This lesson is still being designed and assembled (Pre-Alpha version)

Simple linear regression for public health

Data Carpentry’s aim is to teach researchers basic concepts, skills, and tools for working with data so that they can get more done in less time, and with less pain. This lesson was designed for researchers interested in working with public health data in R, but may be of interest to researchers in other fields as well.

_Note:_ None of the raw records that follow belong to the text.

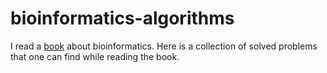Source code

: # bioinformatics-algorithms
I read a [book](https://www.bioinformaticsalgorithms.org/) about bioinformatics. Here is a collection of solved problems that one can find while reading the book.
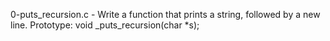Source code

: 0-puts_recursion.c - Write a function that prints a string, followed by a new line.
	Prototype: void _puts_recursion(char *s);

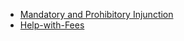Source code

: - [Mandatory and Prohibitory Injunction](https://fill.io/Form-N16A-Application-for-Injunction)
- [Help-with-Fees](https://helpwithcourtfees.service.gov.uk/)
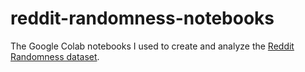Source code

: # reddit-randomness-notebooks
The Google Colab notebooks I used to create and analyze the [Reddit Randomness dataset](https://github.com/dwisdom0/reddit-randomness).
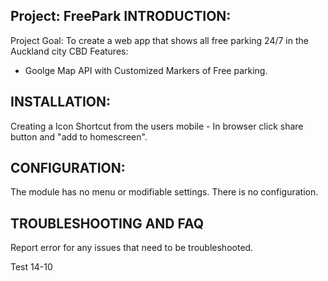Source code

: Project: FreePark
INTRODUCTION:
---------------------------------
Project Goal: To create a  web app that shows all free parking 24/7 in the Auckland city CBD
Features: 	
* Goolge Map API with Customized Markers of Free parking.


INSTALLATION:
---------------------------------
Creating a Icon Shortcut from the users mobile - In browser click share button and "add to homescreen".


CONFIGURATION:
---------------------------------
The module has no menu or modifiable settings.  There is no
configuration.


TROUBLESHOOTING AND FAQ
---------------------------------
Report error for any issues that need to be troubleshooted.

Test 14-10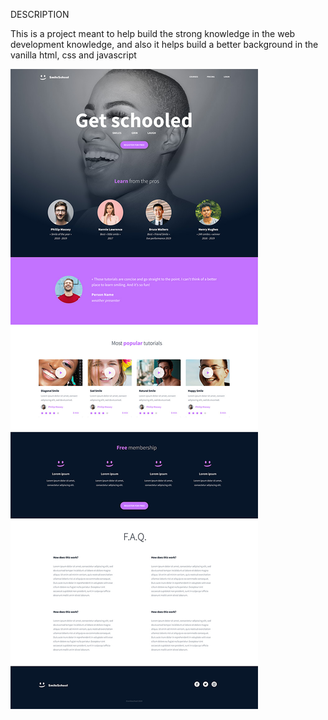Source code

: DESCRIPTION

This is a project meant to help build the strong knowledge in the web development knowledge, and also it helps build a better background in the vanilla html, css and javascript

![website](https://github.com/Amandine0610/alu-web-development/blob/master/fig.jpg)
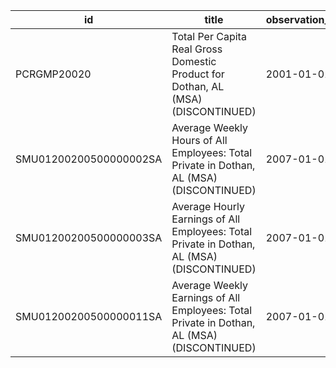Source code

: | id                     | title                                                                                      | observation_start   | observation_end   |
|------------------------|--------------------------------------------------------------------------------------------|---------------------|-------------------|
| PCRGMP20020            | Total Per Capita Real Gross Domestic Product for Dothan, AL (MSA) (DISCONTINUED)           | 2001-01-01          | 2017-01-01        |
| SMU01200200500000002SA | Average Weekly Hours of All Employees: Total Private in Dothan, AL (MSA) (DISCONTINUED)    | 2007-01-01          | 2022-03-01        |
| SMU01200200500000003SA | Average Hourly Earnings of All Employees: Total Private in Dothan, AL (MSA) (DISCONTINUED) | 2007-01-01          | 2022-03-01        |
| SMU01200200500000011SA | Average Weekly Earnings of All Employees: Total Private in Dothan, AL (MSA) (DISCONTINUED) | 2007-01-01          | 2022-03-01        |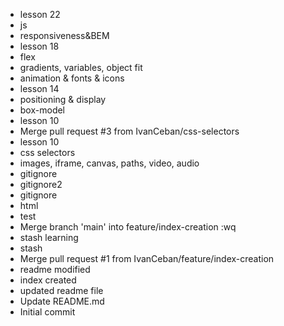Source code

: - lesson 22
- js
- responsiveness&BEM
- lesson 18
- flex
- gradients, variables, object fit
- animation & fonts & icons
- lesson 14
- positioning & display
- box-model
- lesson 10
- Merge pull request #3 from IvanCeban/css-selectors
- lesson 10
- css selectors
- images, iframe, canvas, paths, video, audio
- gitignore
- gitignore2
- gitignore
- html
- test
- Merge branch 'main' into feature/index-creation :wq
- stash learning
- stash
- Merge pull request #1 from IvanCeban/feature/index-creation
- readme modified
- index created
- updated readme file
- Update README.md
- Initial commit
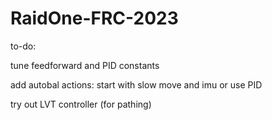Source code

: # RaidOne-FRC-2023


to-do:

tune feedforward and PID constants 

add autobal actions: start with slow move and imu or use PID

try out LVT controller (for pathing)
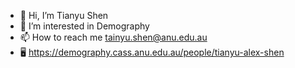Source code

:- 👋 Hi, I’m Tianyu Shen
- 👀 I’m interested in Demography
- 📫 How to reach me tainyu.shen@anu.edu.au <br />
- 🖥️ https://demography.cass.anu.edu.au/people/tianyu-alex-shen

<!---
tyaSHEN/tyaSHEN is a ✨ special ✨ repository because its `README.md` (this file) appears on your GitHub profile.
You can click the Preview link to take a look at your changes.
--->
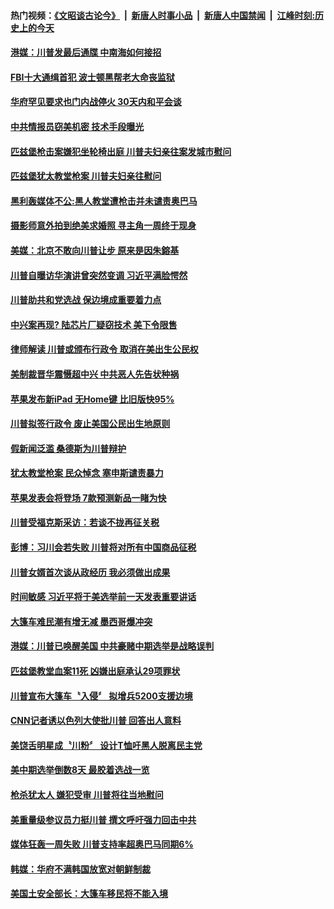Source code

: #### 热门视频：[《文昭谈古论今》](https://github.com/gfw-breaker/wenzhao/blob/master/README.md?t=10311533) &nbsp;|&nbsp; [新唐人时事小品](https://github.com/gfw-breaker/ntdtv-comedy/blob/master/README.md?t=10311533) &nbsp;|&nbsp; [新唐人中国禁闻](https://github.com/gfw-breaker/ntdtv-news/blob/master/README.md?t=10311533) &nbsp;|&nbsp; [江峰时刻:历史上的今天](https://github.com/gfw-breaker/today-in-history/blob/master/README.md?t=10311533) 

#### [港媒：川普发最后通牒 中南海如何接招](../pages/news203/a1397481.md?t=10311533) 

#### [FBI十大通缉首犯 波士顿黑帮老大命丧监狱](../pages/news203/a1397468.md?t=10311533) 

#### [华府罕见要求也门内战停火 30天内和平会谈](../pages/news203/a1397467.md?t=10311533) 

#### [中共情报员窃美机密 技术手段曝光](../pages/news203/a1397457.md?t=10311533) 

#### [匹兹堡枪击案嫌犯坐轮椅出庭 川普夫妇亲往案发城市慰问](../pages/news203/a1397436.md?t=10311533) 

#### [匹兹堡犹太教堂枪案 川普夫妇亲往慰问](../pages/news203/a1397410.md?t=10311533) 

#### [黑利轰媒体不公:黑人教堂遭枪击并未谴责奥巴马](../pages/news203/a1397393.md?t=10311533) 

#### [摄影师意外拍到绝美求婚照 寻主角一周终于现身](../pages/news203/a1397424.md?t=10311533) 

#### [美媒：北京不敢向川普让步 原来是因朱鎔基](../pages/news203/a1397086.md?t=10311533) 

#### [川普自曝访华演讲曾突然变调 习近平满脸愕然](../pages/news203/a1397219.md?t=10311533) 

#### [川普助共和党选战 保边境成重要着力点](../pages/news203/a1397412.md?t=10311533) 

#### [中兴案再现? 陆芯片厂疑窃技术 美下令限售](../pages/news203/a1397407.md?t=10311533) 

#### [律师解读 川普或颁布行政令 取消在美出生公民权](../pages/news203/a1397404.md?t=10311533) 

#### [美制裁晋华震慑超中兴 中共恶人先告状种祸](../pages/news203/a1397397.md?t=10311533) 

#### [苹果发布新iPad 无Home键 比旧版快95%](../pages/news203/a1397401.md?t=10311533) 

#### [川普拟签行政令 废止美国公民出生地原则](../pages/news203/a1397367.md?t=10311533) 

#### [假新闻泛滥 桑德斯为川普辩护](../pages/news203/a1397365.md?t=10311533) 

#### [犹太教堂枪案 民众悼念 塞申斯谴责暴力](../pages/news203/a1397364.md?t=10311533) 

#### [苹果发表会将登场 7款预测新品一睹为快](../pages/news203/a1397362.md?t=10311533) 

#### [川普受福克斯采访：若谈不拢再征关税](../pages/news203/a1397358.md?t=10311533) 

#### [彭博：习川会若失败 川普将对所有中国商品征税](../pages/news203/a1397289.md?t=10311533) 

#### [川普女婿首次谈从政经历 我必须做出成果](../pages/news203/a1397329.md?t=10311533) 

#### [时间敏感 习近平将于美选举前一天发表重要讲话](../pages/news203/a1397223.md?t=10311533) 

#### [大篷车难民潮有增无减 墨西哥爆冲突](../pages/news203/a1397295.md?t=10311533) 

#### [港媒：川普已唤醒美国 中共豪赌中期选举是战略误判](../pages/news203/a1397299.md?t=10311533) 

#### [匹兹堡教堂血案11死 凶嫌出庭承认29项罪状](../pages/news203/a1397273.md?t=10311533) 

#### [川普宣布大篷车〝入侵〞 拟增兵5200支援边境](../pages/news203/a1397233.md?t=10311533) 

#### [CNN记者诱以色列大使批川普 回答出人意料](../pages/news203/a1397288.md?t=10311533) 

#### [美饶舌明星成〝川粉〞 设计T恤吁黑人脱离民主党](../pages/news203/a1397262.md?t=10311533) 

#### [美中期选举倒数8天 最胶着选战一览](../pages/news203/a1397257.md?t=10311533) 

#### [枪杀犹太人 嫌犯受审 川普将往当地慰问](../pages/news203/a1397255.md?t=10311533) 

#### [美重量级参议员力挺川普   撰文呼吁强力回击中共](../pages/news203/a1397222.md?t=10311533) 

#### [媒体狂轰一周失败 川普支持率超奥巴马同期6%](../pages/news203/a1397212.md?t=10311533) 

#### [韩媒：华府不满韩国放宽对朝鲜制裁](../pages/news203/a1397165.md?t=10311533) 

#### [美国土安全部长：大篷车移民将不能入境](../pages/news203/a1397152.md?t=10311533) 

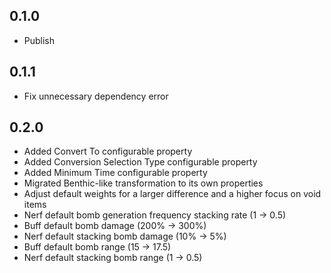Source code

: ## 0.1.0
- Publish

## 0.1.1
- Fix unnecessary dependency error

## 0.2.0
- Added Convert To configurable property
- Added Conversion Selection Type configurable property
- Added Minimum Time configurable property
- Migrated Benthic-like transformation to its own properties
- Adjust default weights for a larger difference and a higher focus on void items
- Nerf default bomb generation frequency stacking rate (1 -> 0.5)
- Buff default bomb damage (200% -> 300%)
- Nerf default stacking bomb damage (10% -> 5%)
- Buff default bomb range (15 -> 17.5)
- Nerf default stacking bomb range (1 -> 0.5)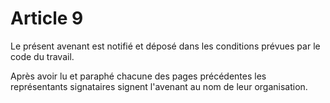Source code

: # Article 9

Le présent avenant est notifié et déposé dans les conditions prévues par le code du travail.

Après avoir lu et paraphé chacune des pages précédentes les représentants signataires signent l'avenant au nom de leur organisation.

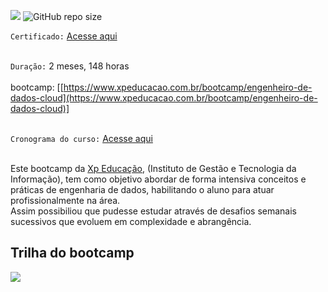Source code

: [![](https://img.shields.io/badge/made%20by-jair-blue)](https://www.linkedin.com/in/jairengdados/)
![GitHub repo size](https://img.shields.io/badge/-engenheiro%20de%20dados-green)

`Certificado:` [Acesse aqui](https://github.com/Jair-pc/XP_Educacao_IGTI-2022-8A-Bootcamp-Engenheiro_de_Dados_Cloud/blob/master/Engenheiro%20de%20Dados%20Cloud%20-%20Xpe.jpg)
</br></br>

`Duração:` 2 meses, 148 horas
</br></br>
bootcamp: [[https://www.xpeducacao.com.br/bootcamp/engenheiro-de-dados-cloud](https://www.xpeducacao.com.br/bootcamp/engenheiro-de-dados-cloud)]
</br></br>

`Cronograma do curso:` [Acesse aqui](https://github.com/Jair-pc/XP_Educacao_IGTI-2022-8A-Bootcamp-Engenheiro_de_Dados_Cloud/blob/master/Cronograma%20do%20EDC%20-%20BTC%20Bootcamp%20Engenheiro(a)%20De%20Dados%20(cloud)%2022-2.png)
</br></br>

Este bootcamp da [Xp Educação](https://www.xpeducacao.com.br/), (Instituto de Gestão e Tecnologia da Informação), tem como objetivo abordar de forma intensiva conceitos e práticas de engenharia de dados, habilitando o aluno para atuar profissionalmente na área.</br>
Assim possibiliou que pudesse estudar através de desafios semanais sucessivos que evoluem em complexidade e abrangência.


## Trilha do bootcamp

![](https://github.com/Jair-pc/Bootcamp-Engenheiro_de_Dados-IGTI/blob/master/Trilha%20Engenharia%20de%20Dados.png)

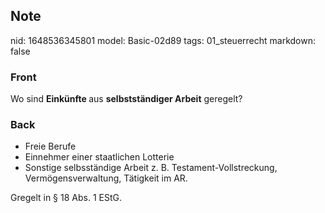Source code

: ## Note
nid: 1648536345801
model: Basic-02d89
tags: 01_steuerrecht
markdown: false

### Front
Wo sind <b>Einkünfte </b>aus <b>selbstständiger Arbeit</b> geregelt?

### Back
<ul><li>Freie Berufe</li><li>Einnehmer einer staatlichen Lotterie</li><li>Sonstige selbsständige Arbeit z. B. Testament-Vollstreckung, Vermögensverwaltung, Tätigkeit im AR.</li></ul>Gregelt in § 18 Abs. 1 EStG.
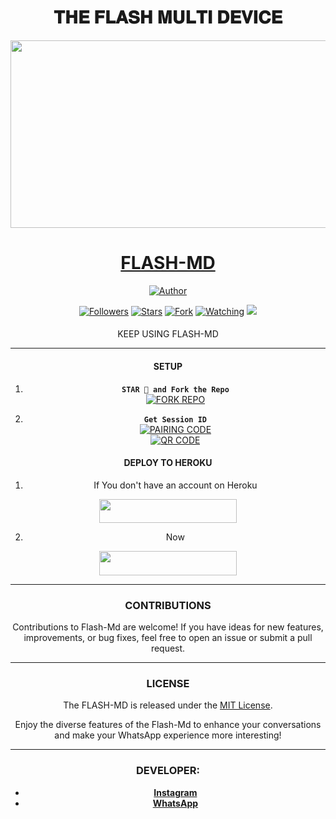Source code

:   <h1 align="center"> 𝐓𝐇𝐄 𝐅𝐋𝐀𝐒𝐇 𝐌𝐔𝐋𝐓𝐈 𝐃𝐄𝐕𝐈𝐂𝐄  </h1>
<div align="center">
<img src="https://telegra.ph/file/3f985014b51b3cf335bfe.jpg" width ="700" height="300"/>

<p align="center">  
  <a href="https://wa.me/254757835036">
    <h1 align="center">FLASH-MD</h1>
  </a>
</p>
<p align="center">
<a href="https://github.com/franceking1/Flash-Md"><img title="Author" src="https://img.shields.io/badge/FLASH MD-black?style=for-the-badge&logo=github"></a>
<p/>
<p align="center">
<a href="https://github.com/franceking1?tab=followers"><img title="Followers" src="https://img.shields.io/github/followers/franceking1?label=Followers&style=social"></a>
<a href="https://github.com/franceking1/Flash-Md/stargazers/"><img title="Stars" src="https://img.shields.io/github/stars/franceking1/Flash-Md?&style=social"></a>
<a href="https://github.com/franceking1/Flash-Md/network/members"><img title="Fork" src="https://img.shields.io/github/forks/franceking1/Flash-Md?style=social"></a>
<a href="https://github.com/franceking1/Flash-Md/watchers"><img title="Watching" src="https://img.shields.io/github/watchers/franceking1/Flash-Md?label=Watching&style=social"></a>
<a href="https://app.fossa.com/projects/git%2Bgithub.com%Ffranceking1%FFlash-Md?ref=badge_shield" alt="FOSSA Status"><img src="https://app.fossa.com/api/projects/git%2Bgithub.com%2Ffranceking1%2FFlash-Md.svg?type=shield"/></a>
</p>

####
KEEP USING FLASH-MD 

***

#### SETUP

1. **`STAR 🌟 and Fork the Repo`**
    <br>
<a href='https://github.com/franceking1/Flash-Md/fork' target="_blank"><img alt='FORK REPO' src='https://img.shields.io/badge/Fork Repo-100000?style=for-the-badge&logo=scan&logoColor=white&labelColor=black&color=black'/></a>



2. **`Get Session ID`** 
    <br>
<a href='https://flash-md-pair-85cef2fd8430.herokuapp.com/pair' target="_blank"><img alt='PAIRING CODE' src='https://img.shields.io/badge/Session_id-100000?style=for-the-badge&logo=scan&logoColor=white&labelColor=black&color=black'/></a>
    <br>
<a href='https://flash-md-qr.onrender.com' target="_blank"><img alt='QR CODE' src='https://img.shields.io/badge/Session_id-100000?style=for-the-badge&logo=scan&logoColor=white&labelColor=black&color=black'/></a>


#### DEPLOY TO HEROKU

1. If You don't have an account on Heroku
    <br>
<p align="center"><a href="https://signup.heroku.com"> <img src="https://img.shields.io/badge/Create%20Account-blue?style=for-the-badge&logo=heroku" width="220" height="38.45"/></a></p>


2. Now
    <br>
<p align="center"><a href="https://guru-bot-deploy.vercel.app"> <img src="https://img.shields.io/badge/DEPLOY%20HEROKU-blue?style=for-the-badge&logo=heroku" width="220" height="38.45"/></a></p>

***

### CONTRIBUTIONS 

Contributions to Flash-Md are welcome! If you have ideas for new features, improvements, or bug fixes, feel free to open an issue or submit a pull request.

***

### LICENSE 

The FLASH-MD is released under the [MIT License](https://opensource.org/licenses/MIT).

Enjoy the diverse features of the Flash-Md  to enhance your conversations and make your WhatsApp experience more interesting!

***
### DEVELOPER:

- [**Instagram**](https://instagram.com/france.king1)
- [**WhatsApp**](https://wa.me/254757835036)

This lesson provides an introduction to simple linear regression. The episodes cover the concept of simple linear regression, the use of simple linear regression with various types of predictor variables (single continuous variable, single factor variable with two groups and single factor variable with more than two groups), predictions of the mean and the assessment of model fit and assumptions.

Getting started

To get started, see the instructions in the Setup page. There you will learn how to obtain the data and packages used in this lesson.

Prerequisites

This lesson does not require a formal background in statistics.

This lesson requires:

  • Working copies of R and RStudio. See here for installation instructions.
  • An understanding of how to use the Tidyverse packages to summarise and manipulate data in RStudio. See these episodes on data handling and data manipulation.
  • An understanding of how to use the ggplot2 package to plot data in RStudio. See this episode on data visualisation.
  • An understanding of the concepts covered in the Statistical thinking for public health lesson.

Schedule

Setup Download files required for the lesson
00:00 1. An introduction to linear regression What type of variables are required for simple linear regression?
What do each of the components in the equation of a simple linear regression model represent?
00:20 2. Linear regression with one continuous explanatory variable How can we assess whether simple linear regression is a suitable way to model the relationship between two continuous variables?
How can we fit a simple linear regression model with one continuous explanatory variable in R?
How can the parameters of this model be interpreted in R?
How can this model be visualised in R?
01:00 3. Linear regression with a two-level factor explanatory variable How can we explore the relationship between one continuous variable and one categorical variable with two groups prior to fitting a simple linear regression?
How can we fit a simple linear regression model with one two-level categorical explanatory variable in R?
How does the use of the simple linear regression equation differ between the continuous and categorical explanatory variable cases?
How can the parameters of this model be interpreted in R?
How can this model be visualised in R?
01:40 4. Making predictions from a simple linear regression model How can predictions be manually obtained from a simple linear regression model?
How can R be used to obtain predictions from a simple linear regression model?
02:00 5. Assessing simple linear regression model fit and assumptions What does it mean to assess model fit?
What does $R^2$ quantify and how is it interpreted?
What are the six assumptions of simple linear regression?
How do I check if any of these assumptions are violated?
04:00 6. Optional: linear regression with a multi-level factor explanatory variable How can we explore the relationship between one continuous variable and one multi-level categorical variable prior to fitting a simple linear regression?
How can we fit a simple linear regression model with one multi-level categorical explanatory variable in R?
How can the parameters of this model be interpreted in R?
How can this model be visualised in R?
04:25 Finish

The actual schedule may vary slightly depending on the topics and exercises chosen by the instructor.